-- Written instruction --
Write the next part of the passage on Richard Addiscott and Curtin University's shadow IT problem, picking up after its final sentence.

There was a time when Richard Addiscott scoffed at the idea of working in higher education: “My perception was that it was somewhere to go in the twilight of your career. And that tweed jackets with elbow patches and corduroy pants were the order of the day.”
The stereotypes quickly faded when Addiscott arrived at Curtin University in Perth at the beginning of last year, working as director of IT planning, governance and security.
“It reset my thinking,” the former BAE Systems information security consultant told a Gartner Security and Risk Management summit in Sydney. “It’s one of the most forward thinking, dynamic and complex environments a security professional can work in. And that’s only been amplified since joining. It’s far more competitive than I could have imagined.”
Last year, Western Australia’s largest university identified a shadow IT problem caused by a lack of trust between the IT department and the fast-moving innovative business units. Addiscott described it as a ‘trust chasm’. But there’s now a plan to fill the gap.

-- Source data --
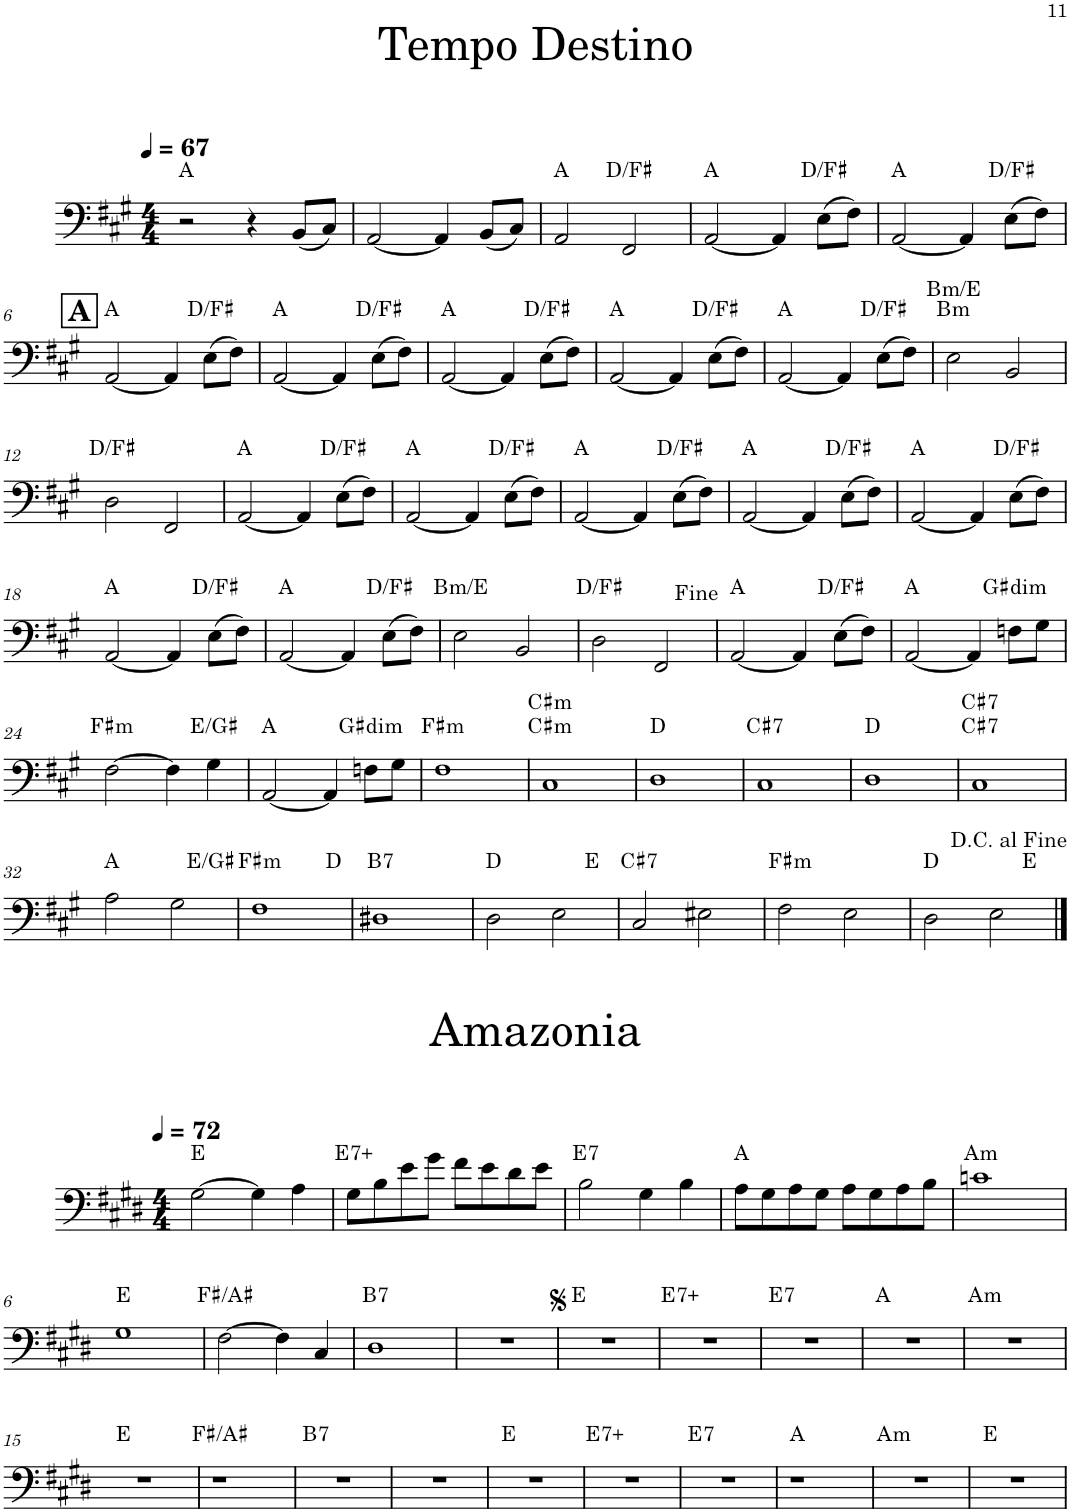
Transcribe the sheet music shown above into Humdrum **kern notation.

-- Result --
“On the one side we’ve got the business who doesn’t trust us because they think we don’t understand their business; we’re too slow and don’t respond on time; we don’t have the skills needed to support the digital capabilities they want; the tools that IT provides aren’t fit for purpose anymore,” Addiscott said.
“Curtin IT services don’t trust the business because when we ask them they don’t know what they want; they’re moving too fast for us to respond. And they don’t understand how hard IT is. In that divide between the two you get shadow IT.”
Addiscott, one time advisor to the first National Security Chief Information Officer within the Department of the Prime Minister and Cabinet, explained that his team was left with a choice.
One was to ‘butt heads’ or ‘go cage match’ with business units. Another was to “try and throw more red tape at them and hit them up with more bureaucracy”, he said. “None of those things are going to help us win friends.”
An organisational restructure of IT in winter last year, gave Addiscott and the wider team a chance to hit reset on information security at the university. Fundamentally, he said, it was a choice between being the ‘compliance police’ or a ‘change agent’.
“Rather than fight and expend energy and reduce even further the political goodwill across the university – what we tried to do is reframe the way we look at shadow IT,” he said.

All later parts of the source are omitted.